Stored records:
_ _ _ _ _ _ _

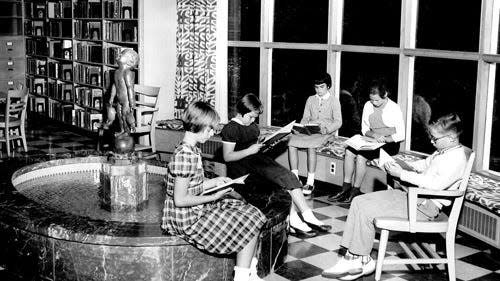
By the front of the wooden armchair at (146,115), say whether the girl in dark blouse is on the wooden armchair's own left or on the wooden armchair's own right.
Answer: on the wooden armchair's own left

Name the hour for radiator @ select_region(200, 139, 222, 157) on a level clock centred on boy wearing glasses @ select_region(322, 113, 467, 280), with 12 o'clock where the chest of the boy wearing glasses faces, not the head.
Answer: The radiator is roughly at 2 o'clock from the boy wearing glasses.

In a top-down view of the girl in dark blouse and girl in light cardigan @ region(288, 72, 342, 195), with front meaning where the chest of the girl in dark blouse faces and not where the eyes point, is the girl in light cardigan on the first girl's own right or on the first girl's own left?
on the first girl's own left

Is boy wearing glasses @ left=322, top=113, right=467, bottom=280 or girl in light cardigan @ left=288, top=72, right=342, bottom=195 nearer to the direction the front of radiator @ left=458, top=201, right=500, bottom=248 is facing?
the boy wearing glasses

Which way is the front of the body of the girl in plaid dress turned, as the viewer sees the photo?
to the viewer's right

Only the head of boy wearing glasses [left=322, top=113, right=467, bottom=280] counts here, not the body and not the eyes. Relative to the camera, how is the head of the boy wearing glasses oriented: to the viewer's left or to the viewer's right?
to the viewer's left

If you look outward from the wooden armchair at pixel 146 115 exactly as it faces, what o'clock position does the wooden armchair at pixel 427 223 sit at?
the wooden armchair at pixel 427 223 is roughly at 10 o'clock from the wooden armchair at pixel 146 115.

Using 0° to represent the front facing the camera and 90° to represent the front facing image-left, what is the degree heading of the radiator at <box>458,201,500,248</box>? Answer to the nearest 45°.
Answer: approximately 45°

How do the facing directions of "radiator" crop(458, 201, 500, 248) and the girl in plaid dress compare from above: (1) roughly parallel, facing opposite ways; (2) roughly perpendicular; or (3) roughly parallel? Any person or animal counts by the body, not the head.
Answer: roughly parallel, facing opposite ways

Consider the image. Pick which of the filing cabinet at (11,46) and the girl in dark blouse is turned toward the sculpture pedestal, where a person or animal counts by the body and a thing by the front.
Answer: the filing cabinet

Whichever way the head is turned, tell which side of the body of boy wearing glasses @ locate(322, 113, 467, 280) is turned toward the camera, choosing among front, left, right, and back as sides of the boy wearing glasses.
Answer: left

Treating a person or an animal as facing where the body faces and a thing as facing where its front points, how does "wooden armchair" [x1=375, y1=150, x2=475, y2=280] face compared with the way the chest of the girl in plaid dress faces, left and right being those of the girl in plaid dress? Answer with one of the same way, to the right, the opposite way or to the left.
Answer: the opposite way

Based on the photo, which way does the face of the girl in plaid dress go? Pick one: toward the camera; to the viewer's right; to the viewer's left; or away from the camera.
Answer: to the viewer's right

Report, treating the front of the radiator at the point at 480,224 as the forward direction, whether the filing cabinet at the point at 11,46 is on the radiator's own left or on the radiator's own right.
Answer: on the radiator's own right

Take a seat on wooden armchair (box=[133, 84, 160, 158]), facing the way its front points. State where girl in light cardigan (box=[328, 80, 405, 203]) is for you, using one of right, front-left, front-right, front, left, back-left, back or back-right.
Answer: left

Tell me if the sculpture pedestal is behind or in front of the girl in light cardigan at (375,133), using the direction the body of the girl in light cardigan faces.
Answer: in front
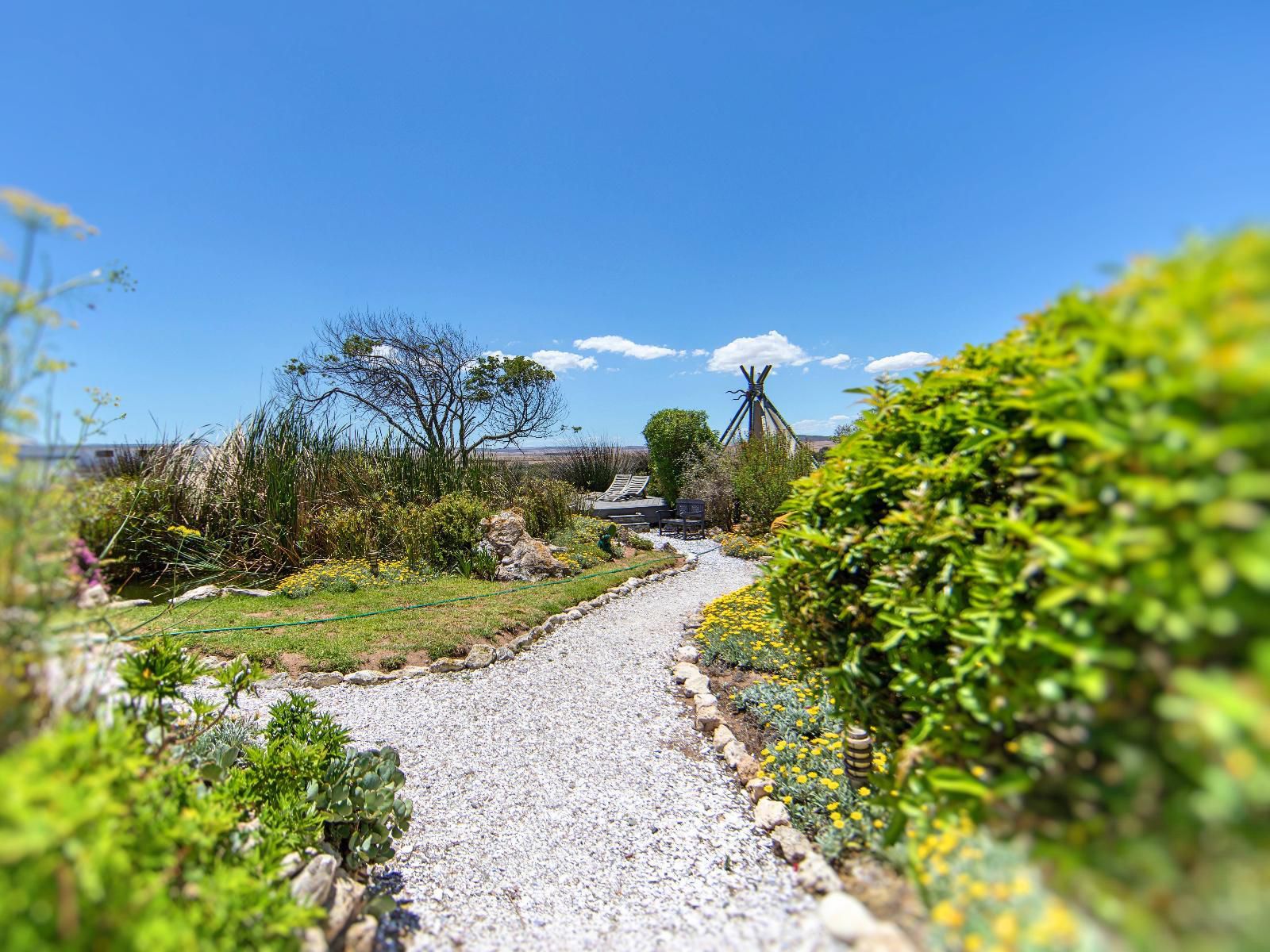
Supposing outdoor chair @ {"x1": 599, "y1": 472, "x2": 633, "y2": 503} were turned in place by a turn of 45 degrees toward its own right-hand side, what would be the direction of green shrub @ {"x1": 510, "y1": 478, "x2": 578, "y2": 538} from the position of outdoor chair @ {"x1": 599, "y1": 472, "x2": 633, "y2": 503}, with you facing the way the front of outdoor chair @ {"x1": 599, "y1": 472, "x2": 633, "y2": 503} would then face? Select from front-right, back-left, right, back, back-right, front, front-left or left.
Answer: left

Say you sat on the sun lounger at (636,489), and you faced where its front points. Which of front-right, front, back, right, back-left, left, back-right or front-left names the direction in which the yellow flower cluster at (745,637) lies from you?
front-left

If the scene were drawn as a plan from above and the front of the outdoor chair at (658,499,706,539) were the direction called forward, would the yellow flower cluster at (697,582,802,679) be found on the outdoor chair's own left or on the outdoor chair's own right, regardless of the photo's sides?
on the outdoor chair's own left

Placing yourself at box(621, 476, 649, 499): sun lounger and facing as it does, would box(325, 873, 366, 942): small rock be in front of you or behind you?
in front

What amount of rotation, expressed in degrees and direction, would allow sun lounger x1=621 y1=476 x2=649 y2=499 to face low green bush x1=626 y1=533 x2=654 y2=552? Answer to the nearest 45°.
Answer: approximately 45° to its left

_ _ _ _ _ _ _

Please rewrite all of the data above, changing every "sun lounger" to "deck chair" and keeping everything else the same. Leave out the pictures.

By the front of the wooden armchair at (146,115), say whether the girl in dark blouse is on the wooden armchair's own left or on the wooden armchair's own right.
Answer: on the wooden armchair's own left

Name the hour for radiator @ select_region(200, 139, 222, 157) on a level clock centred on boy wearing glasses @ select_region(322, 113, 467, 280), with 12 o'clock where the chest of the boy wearing glasses faces, not the head.
Answer: The radiator is roughly at 2 o'clock from the boy wearing glasses.

In a top-down view of the girl in dark blouse and girl in light cardigan @ region(288, 72, 342, 195), with front meaning where the chest of the girl in dark blouse faces and not where the eyes point, is the girl in light cardigan on the first girl's own right or on the first girl's own left?
on the first girl's own left

Is boy wearing glasses @ left=322, top=113, right=467, bottom=280 or girl in light cardigan @ left=288, top=72, right=342, bottom=195 nearer to the direction the front of radiator @ left=458, top=201, right=500, bottom=248 is facing?
the boy wearing glasses

Which way is the front of the body of the girl in plaid dress turned, as the viewer sees the photo?
to the viewer's right

Only the head of boy wearing glasses [left=322, top=113, right=467, bottom=280] counts here, not the body and not the eyes. Relative to the camera, how is the head of the boy wearing glasses oriented: to the viewer's left or to the viewer's right?
to the viewer's left

If you look outward from the wooden armchair at pixel 146 115 exactly as it faces, what o'clock position does the wooden armchair at pixel 427 223 sit at?
the wooden armchair at pixel 427 223 is roughly at 10 o'clock from the wooden armchair at pixel 146 115.

Using 0° to represent the front facing the camera and 90° to represent the front facing image-left, what is the degree heading of the radiator at <box>458,201,500,248</box>? Answer to the nearest 45°.
Answer: approximately 45°

How do the facing directions of "radiator" crop(458, 201, 500, 248) and the girl in plaid dress compare from above: (1) roughly parallel, facing opposite ways; (2) roughly perpendicular; or (3) roughly parallel? Any person or animal counts by the body, not the head.
Answer: roughly parallel, facing opposite ways

Consider the image. Pick which of the filing cabinet at (11,46) and the girl in dark blouse is turned toward the sculpture pedestal, where a person or animal counts by the body and a thing by the front.
Answer: the filing cabinet

Whichever way the head is turned, tell which side of the body of boy wearing glasses @ locate(322, 113, 467, 280) is turned toward the camera, choosing among front, left, right, and back as sides of the boy wearing glasses.
Answer: left

Treating a person or an animal as facing where the body faces and a thing as facing where its front points, how does "wooden armchair" [x1=375, y1=150, x2=475, y2=280] face compared with the way the chest of the girl in plaid dress faces, left and right being those of the girl in plaid dress? Answer with one of the same way, to the right, the opposite way or to the left.
Answer: the opposite way

Based on the photo, which way does the face of the girl in plaid dress go? Pick one: toward the camera; to the viewer's right; to the viewer's left; or away from the camera.
Answer: to the viewer's right

Report, treating the front of the radiator at the point at 480,224 as the forward direction, whether the filing cabinet at the point at 11,46 is on the radiator's own left or on the radiator's own right.
Answer: on the radiator's own right

Take a seat on wooden armchair (box=[133, 84, 160, 158]), facing the way its front points. State where girl in light cardigan (box=[328, 80, 405, 203]) is for you, using one of right, front-left, front-right, front, left, back-left, back or back-right.
Answer: left

Tell me if the sculpture pedestal is behind or in front of the girl in light cardigan at (375,133), using the direction the body of the girl in light cardigan faces.
Answer: in front
Supposing outdoor chair @ {"x1": 599, "y1": 472, "x2": 633, "y2": 503} were turned in place by a turn of 45 degrees toward its own right-hand side, what would be the direction of green shrub @ {"x1": 510, "y1": 478, "x2": 578, "y2": 538} from the position of outdoor chair @ {"x1": 599, "y1": 472, "x2": 633, "y2": 503}, with you facing the way the front of outdoor chair @ {"x1": 599, "y1": 472, "x2": 633, "y2": 503} would then face? Select from front-right, back-left, right, back, back-right, front, front-left or left.
Answer: left

Say you sat on the deck chair at (636,489), and you faced where its front points. Which of front-right, front, back, right, back-left, left, back-right or front-left names the direction in which the yellow flower cluster at (745,637) lies from you?
front-left

If the scene were drawn as a plan from above and the front of the outdoor chair at (658,499,706,539) were the direction called forward, would the yellow flower cluster at (697,582,802,679) be found on the outdoor chair's own left or on the outdoor chair's own right, regardless of the photo's sides?
on the outdoor chair's own left

Placing yourself at box(621, 476, 649, 499): deck chair and facing as it does, would box(325, 873, 366, 942): small rock be in front of you or behind you?
in front

What amount of rotation, expressed in degrees and direction, would allow deck chair x1=621 y1=476 x2=649 y2=499 to face low green bush x1=626 y1=533 x2=654 y2=552? Answer to the nearest 45°.
Answer: approximately 45° to its left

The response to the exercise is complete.